*** Opening of SOURCE MATERIAL ***
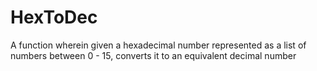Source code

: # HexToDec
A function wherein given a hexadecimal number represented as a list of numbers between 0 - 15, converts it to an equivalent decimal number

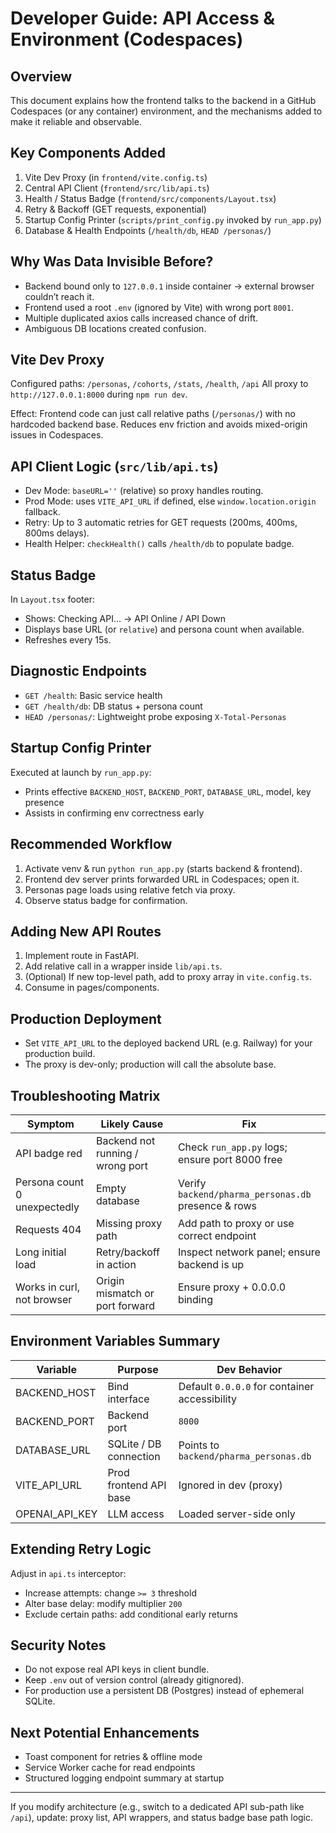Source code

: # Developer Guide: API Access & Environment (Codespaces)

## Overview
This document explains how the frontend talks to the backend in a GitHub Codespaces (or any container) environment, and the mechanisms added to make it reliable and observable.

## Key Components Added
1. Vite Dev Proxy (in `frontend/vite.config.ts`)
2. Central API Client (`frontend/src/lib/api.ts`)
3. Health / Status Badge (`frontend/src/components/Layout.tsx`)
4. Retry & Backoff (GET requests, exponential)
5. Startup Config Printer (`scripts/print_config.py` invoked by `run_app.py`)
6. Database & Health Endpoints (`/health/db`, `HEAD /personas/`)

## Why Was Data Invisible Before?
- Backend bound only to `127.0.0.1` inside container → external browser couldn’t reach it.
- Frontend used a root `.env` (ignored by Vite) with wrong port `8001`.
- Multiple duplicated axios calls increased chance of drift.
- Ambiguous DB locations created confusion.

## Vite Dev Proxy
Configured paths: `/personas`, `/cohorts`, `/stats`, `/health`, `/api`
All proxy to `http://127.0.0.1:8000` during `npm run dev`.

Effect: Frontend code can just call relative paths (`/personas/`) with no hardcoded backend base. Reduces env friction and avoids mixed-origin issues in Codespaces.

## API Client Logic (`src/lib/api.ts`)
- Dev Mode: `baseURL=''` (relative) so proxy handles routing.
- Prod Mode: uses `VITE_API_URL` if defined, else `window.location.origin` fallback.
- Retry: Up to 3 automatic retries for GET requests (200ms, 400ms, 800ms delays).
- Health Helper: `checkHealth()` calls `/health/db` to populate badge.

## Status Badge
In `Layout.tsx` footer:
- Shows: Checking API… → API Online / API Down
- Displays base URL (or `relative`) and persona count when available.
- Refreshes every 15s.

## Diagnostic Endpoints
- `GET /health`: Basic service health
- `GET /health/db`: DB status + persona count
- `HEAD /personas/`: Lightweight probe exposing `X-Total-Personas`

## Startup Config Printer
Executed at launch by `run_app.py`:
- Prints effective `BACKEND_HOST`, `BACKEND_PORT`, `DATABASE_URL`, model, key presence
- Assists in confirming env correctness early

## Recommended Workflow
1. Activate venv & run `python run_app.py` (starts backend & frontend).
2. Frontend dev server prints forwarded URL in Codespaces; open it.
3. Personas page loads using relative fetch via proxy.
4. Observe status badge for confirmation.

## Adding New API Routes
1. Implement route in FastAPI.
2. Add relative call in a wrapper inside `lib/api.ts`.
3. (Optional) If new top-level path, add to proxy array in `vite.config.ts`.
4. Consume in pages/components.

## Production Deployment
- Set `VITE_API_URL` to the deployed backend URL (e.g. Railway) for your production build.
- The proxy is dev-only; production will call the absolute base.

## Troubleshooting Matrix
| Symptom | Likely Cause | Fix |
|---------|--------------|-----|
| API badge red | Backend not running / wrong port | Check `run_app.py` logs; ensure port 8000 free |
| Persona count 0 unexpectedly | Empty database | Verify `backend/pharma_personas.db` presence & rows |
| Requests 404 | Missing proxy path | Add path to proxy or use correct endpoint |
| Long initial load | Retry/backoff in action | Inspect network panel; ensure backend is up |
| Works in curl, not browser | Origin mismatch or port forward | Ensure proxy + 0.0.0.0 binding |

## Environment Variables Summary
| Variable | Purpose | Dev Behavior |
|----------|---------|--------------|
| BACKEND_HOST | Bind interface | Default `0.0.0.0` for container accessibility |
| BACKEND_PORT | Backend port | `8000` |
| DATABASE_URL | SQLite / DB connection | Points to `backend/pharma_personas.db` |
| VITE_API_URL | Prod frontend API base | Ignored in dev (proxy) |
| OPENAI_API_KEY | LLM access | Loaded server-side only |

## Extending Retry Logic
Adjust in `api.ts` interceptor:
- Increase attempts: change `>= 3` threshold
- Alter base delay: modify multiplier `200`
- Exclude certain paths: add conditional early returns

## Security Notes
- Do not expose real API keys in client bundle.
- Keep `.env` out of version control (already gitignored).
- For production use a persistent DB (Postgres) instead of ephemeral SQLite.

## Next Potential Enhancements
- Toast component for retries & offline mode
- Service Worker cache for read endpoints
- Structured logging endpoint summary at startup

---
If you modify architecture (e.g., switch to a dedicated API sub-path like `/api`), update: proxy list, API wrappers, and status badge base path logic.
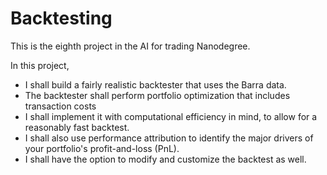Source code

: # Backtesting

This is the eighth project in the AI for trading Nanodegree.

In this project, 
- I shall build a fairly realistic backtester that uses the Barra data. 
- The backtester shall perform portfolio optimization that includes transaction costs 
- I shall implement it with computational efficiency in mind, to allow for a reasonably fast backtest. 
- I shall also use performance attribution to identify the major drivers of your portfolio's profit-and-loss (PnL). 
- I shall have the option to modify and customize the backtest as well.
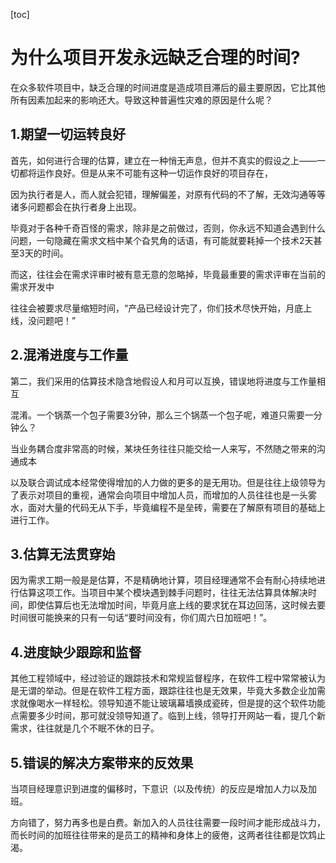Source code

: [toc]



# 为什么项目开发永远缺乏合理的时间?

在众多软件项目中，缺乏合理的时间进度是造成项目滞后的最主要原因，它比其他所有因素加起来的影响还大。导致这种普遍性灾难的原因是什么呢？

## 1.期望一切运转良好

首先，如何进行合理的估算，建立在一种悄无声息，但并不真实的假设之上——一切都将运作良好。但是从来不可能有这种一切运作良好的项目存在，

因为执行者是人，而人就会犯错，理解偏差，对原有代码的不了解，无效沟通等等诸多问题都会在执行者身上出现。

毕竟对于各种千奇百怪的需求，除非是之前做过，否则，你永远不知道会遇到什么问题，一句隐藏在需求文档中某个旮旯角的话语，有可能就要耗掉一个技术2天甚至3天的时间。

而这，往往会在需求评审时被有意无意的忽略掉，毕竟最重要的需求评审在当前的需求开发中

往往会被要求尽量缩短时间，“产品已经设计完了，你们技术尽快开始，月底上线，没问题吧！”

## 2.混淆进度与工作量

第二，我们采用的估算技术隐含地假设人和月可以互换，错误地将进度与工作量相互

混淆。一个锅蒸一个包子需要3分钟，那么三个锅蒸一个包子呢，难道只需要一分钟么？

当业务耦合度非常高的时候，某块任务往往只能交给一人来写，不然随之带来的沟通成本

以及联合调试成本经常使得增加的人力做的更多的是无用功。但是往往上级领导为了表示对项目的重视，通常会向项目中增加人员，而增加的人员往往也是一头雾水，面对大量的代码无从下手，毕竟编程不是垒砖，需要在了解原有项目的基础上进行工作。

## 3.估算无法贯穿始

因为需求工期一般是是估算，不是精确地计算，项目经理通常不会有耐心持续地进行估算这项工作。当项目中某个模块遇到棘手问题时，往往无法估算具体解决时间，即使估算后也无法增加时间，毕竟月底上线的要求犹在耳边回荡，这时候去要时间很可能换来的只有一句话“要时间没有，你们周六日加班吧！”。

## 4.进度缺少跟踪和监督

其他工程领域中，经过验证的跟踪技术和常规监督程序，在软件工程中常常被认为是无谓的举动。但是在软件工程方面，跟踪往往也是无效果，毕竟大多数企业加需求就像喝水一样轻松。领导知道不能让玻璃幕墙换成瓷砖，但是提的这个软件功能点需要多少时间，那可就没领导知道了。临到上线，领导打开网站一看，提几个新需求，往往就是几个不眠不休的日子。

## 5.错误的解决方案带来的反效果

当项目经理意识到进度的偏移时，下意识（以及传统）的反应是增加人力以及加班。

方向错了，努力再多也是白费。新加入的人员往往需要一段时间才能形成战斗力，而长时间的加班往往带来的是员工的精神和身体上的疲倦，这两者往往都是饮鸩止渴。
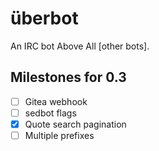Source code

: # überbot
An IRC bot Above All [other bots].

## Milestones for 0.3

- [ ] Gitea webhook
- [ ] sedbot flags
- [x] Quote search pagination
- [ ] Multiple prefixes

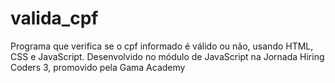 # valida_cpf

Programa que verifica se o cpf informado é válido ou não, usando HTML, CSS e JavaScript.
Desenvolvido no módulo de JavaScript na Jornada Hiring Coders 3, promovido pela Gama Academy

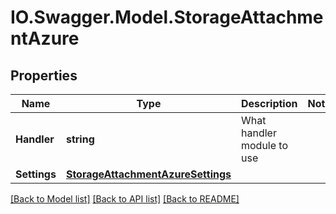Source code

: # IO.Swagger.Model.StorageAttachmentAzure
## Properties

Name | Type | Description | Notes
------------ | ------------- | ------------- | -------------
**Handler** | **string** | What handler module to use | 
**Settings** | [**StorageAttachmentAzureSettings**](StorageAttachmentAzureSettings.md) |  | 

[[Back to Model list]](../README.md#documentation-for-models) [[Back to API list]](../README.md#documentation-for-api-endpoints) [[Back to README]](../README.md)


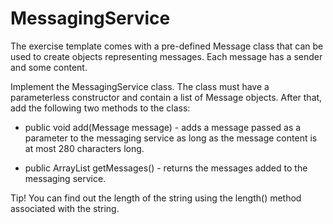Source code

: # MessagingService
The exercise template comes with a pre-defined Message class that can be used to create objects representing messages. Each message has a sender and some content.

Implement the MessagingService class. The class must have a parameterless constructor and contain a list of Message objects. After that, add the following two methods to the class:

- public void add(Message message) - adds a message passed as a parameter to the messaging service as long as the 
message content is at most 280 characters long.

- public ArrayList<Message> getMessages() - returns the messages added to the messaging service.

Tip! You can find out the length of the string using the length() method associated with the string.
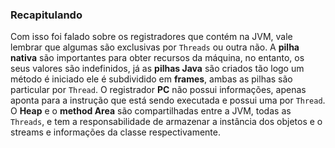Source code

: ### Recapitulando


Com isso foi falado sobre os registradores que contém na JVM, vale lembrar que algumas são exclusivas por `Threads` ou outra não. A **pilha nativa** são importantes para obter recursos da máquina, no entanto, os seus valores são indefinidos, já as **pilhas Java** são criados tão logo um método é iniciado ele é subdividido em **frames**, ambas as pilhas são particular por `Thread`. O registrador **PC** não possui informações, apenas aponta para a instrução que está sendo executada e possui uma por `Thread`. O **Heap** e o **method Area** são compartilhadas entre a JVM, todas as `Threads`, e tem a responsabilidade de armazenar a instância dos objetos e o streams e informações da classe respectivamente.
*** Close of SOURCE MATERIAL ***
● **WORK REQUEST**: Pull out every line of the listing that contains the string "paths", matching case exactly.

● **TASK RESULT**:
Configured paths: `/personas`, `/cohorts`, `/stats`, `/health`, `/api`
Effect: Frontend code can just call relative paths (`/personas/`) with no hardcoded backend base. Reduces env friction and avoids mixed-origin issues in Codespaces.
- Exclude certain paths: add conditional early returns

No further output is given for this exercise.